Three previous facial transplants were completed prior to this procedure, performed at Cleveland Clinic in December 2008, according to background information in the article. Unlike these, the current procedure was performed on a patient who had already undergone 23 major reconstructive procedures following a gunshot wound to the face. The extensive damage from postoperative scarring and depletion of blood vessels added a complexity to this surgery.
Therefore, a complete vascular workup of the recipient (a 46-year-old woman) was completed before the procedure, report Daniel S. Alam, M.D, and colleagues at Cleveland Clinic, Ohio. A computed tomographic angiogram of the patient's neck was performed to determine which arteries were intact and which were damaged and could not be used to supply blood to donor tissue. These vascular considerations and other anatomical characteristics of the recipient -- for instance, that she had no nasal septum or structure, and no upper jaw -- guided the surgeons' plan for removing the donor facial tissue.
Initially, it was unclear whether the entire donor tissue (including the upper jaw) could be supplied with blood through only facial arteries, as this approach has not previously been described. However, the microscopic intersections of blood vessels in the jaw made it difficult for the surgeons to dissect and connect them. The authors report that due to the bleeding from the donor tissue during surgery, they were confident that the blood supply from the facial arterial system was more than sufficient.
The procedure involved transferring bone and ligaments so that the patient would not experience facial paralysis in the future and would also not require further procedures to elevate facial tissues. As of July 2009, the patient had experienced no surgical complications, has tolerated the immunosuppressive therapy required to keep her body from rejecting the transplant and has obtained significant functional benefits. She can breathe through her nose, eat by mouth and has had significant improvement in her speech. "Sensory and motor recovery is progressing appropriately but will require time to further evaluate final outcomes," the authors write.
An additional procedure to remove extra glandular tissue was planned for late 2009, after the patient regains function of the facial nerve.
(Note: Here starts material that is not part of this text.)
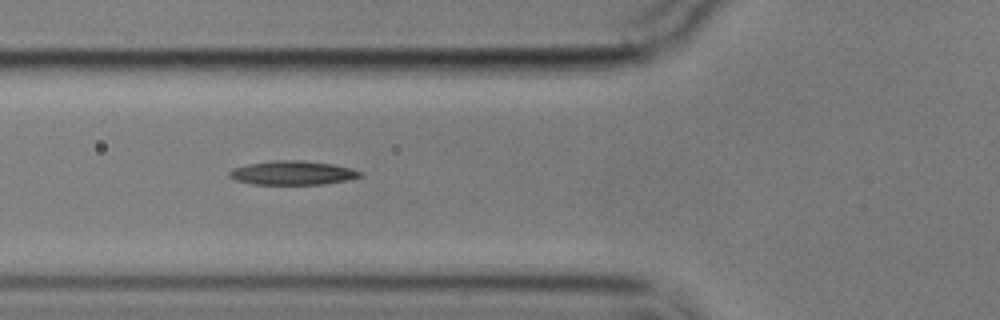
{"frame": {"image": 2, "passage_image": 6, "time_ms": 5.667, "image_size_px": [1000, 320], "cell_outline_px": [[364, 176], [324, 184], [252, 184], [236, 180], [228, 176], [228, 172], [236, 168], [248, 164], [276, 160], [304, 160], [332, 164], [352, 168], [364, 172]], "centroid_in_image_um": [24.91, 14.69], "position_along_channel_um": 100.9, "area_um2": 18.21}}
The successful procedure raises the possibility that future transplants with such large areas of tissue are possible, the authors note. "On the basis of our findings, we believe this may be feasible with the facial arterial arcade [blood vessel system] alone," they conclude. "While this is a notable distinction, it may not be the clinically most important one. Unlike the other transplants performed to this point, this patient had undergone multiple failed prior reconstructions and had significant recipient vascular depletion. This raises the important potential role of facial transplant as a salvage procedure in cases in which other operations are unavailable and/or suboptimal."
"As with any novel surgical innovation, information gathered in the nascent stages of the procedure will be vital to define the indications and appropriate patient selection," they conclude. "Our findings will hopefully contribute to this active discussion."